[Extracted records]
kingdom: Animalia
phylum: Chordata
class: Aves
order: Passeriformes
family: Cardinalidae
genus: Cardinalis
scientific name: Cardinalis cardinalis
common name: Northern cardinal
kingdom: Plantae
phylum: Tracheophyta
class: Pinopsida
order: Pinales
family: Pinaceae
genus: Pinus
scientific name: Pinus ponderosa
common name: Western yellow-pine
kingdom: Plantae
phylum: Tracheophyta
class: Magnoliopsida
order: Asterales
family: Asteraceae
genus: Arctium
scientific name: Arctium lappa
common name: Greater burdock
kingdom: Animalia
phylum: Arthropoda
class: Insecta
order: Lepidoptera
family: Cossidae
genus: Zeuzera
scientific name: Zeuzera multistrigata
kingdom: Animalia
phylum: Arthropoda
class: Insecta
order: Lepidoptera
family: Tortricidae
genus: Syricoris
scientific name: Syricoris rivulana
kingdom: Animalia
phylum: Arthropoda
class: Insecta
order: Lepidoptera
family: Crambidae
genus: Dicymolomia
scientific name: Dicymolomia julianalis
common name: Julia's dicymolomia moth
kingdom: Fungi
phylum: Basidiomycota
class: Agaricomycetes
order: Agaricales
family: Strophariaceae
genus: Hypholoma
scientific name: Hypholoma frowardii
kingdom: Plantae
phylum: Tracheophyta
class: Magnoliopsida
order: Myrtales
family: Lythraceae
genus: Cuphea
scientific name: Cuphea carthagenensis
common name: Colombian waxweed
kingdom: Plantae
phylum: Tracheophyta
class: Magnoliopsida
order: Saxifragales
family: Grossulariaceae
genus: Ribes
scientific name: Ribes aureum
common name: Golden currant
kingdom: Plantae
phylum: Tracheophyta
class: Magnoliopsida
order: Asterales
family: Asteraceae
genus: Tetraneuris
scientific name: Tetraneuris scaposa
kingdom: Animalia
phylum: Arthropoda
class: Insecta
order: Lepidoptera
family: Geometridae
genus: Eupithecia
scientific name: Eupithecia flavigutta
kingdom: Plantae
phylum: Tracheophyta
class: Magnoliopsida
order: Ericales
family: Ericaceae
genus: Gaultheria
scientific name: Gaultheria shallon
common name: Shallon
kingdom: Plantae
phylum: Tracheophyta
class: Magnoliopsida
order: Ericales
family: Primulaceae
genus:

GOAL:
Present every line of the material above as a numbered list, leaving out any blank lines.

OUTPUT OF THE EXERCISE:
1. kingdom: Animalia
2. phylum: Chordata
3. class: Aves
4. order: Passeriformes
5. family: Cardinalidae
6. genus: Cardinalis
7. scientific name: Cardinalis cardinalis
8. common name: Northern cardinal
9. kingdom: Plantae
10. phylum: Tracheophyta
11. class: Pinopsida
12. order: Pinales
13. family: Pinaceae
14. genus: Pinus
15. scientific name: Pinus ponderosa
16. common name: Western yellow-pine
17. kingdom: Plantae
18. phylum: Tracheophyta
19. class: Magnoliopsida
20. order: Asterales
21. family: Asteraceae
22. genus: Arctium
23. scientific name: Arctium lappa
24. common name: Greater burdock
25. kingdom: Animalia
26. phylum: Arthropoda
27. class: Insecta
28. order: Lepidoptera
29. family: Cossidae
30. genus: Zeuzera
31. scientific name: Zeuzera multistrigata
32. kingdom: Animalia
33. phylum: Arthropoda
34. class: Insecta
35. order: Lepidoptera
36. family: Tortricidae
37. genus: Syricoris
38. scientific name: Syricoris rivulana
39. kingdom: Animalia
40. phylum: Arthropoda
41. class: Insecta
42. order: Lepidoptera
43. family: Crambidae
44. genus: Dicymolomia
45. scientific name: Dicymolomia julianalis
46. common name: Julia's dicymolomia moth
47. kingdom: Fungi
48. phylum: Basidiomycota
49. class: Agaricomycetes
50. order: Agaricales
51. family: Strophariaceae
52. genus: Hypholoma
53. scientific name: Hypholoma frowardii
54. kingdom: Plantae
55. phylum: Tracheophyta
56. class: Magnoliopsida
57. order: Myrtales
58. family: Lythraceae
59. genus: Cuphea
60. scientific name: Cuphea carthagenensis
61. common name: Colombian waxweed
62. kingdom: Plantae
63. phylum: Tracheophyta
64. class: Magnoliopsida
65. order: Saxifragales
66. family: Grossulariaceae
67. genus: Ribes
68. scientific name: Ribes aureum
69. common name: Golden currant
70. kingdom: Plantae
71. phylum: Tracheophyta
72. class: Magnoliopsida
73. order: Asterales
74. family: Asteraceae
75. genus: Tetraneuris
76. scientific name: Tetraneuris scaposa
77. kingdom: Animalia
78. phylum: Arthropoda
79. class: Insecta
80. order: Lepidoptera
81. family: Geometridae
82. genus: Eupithecia
83. scientific name: Eupithecia flavigutta
84. kingdom: Plantae
85. phylum: Tracheophyta
86. class: Magnoliopsida
87. order: Ericales
88. family: Ericaceae
89. genus: Gaultheria
90. scientific name: Gaultheria shallon
91. common name: Shallon
92. kingdom: Plantae
93. phylum: Tracheophyta
94. class: Magnoliopsida
95. order: Ericales
96. family: Primulaceae
97. genus:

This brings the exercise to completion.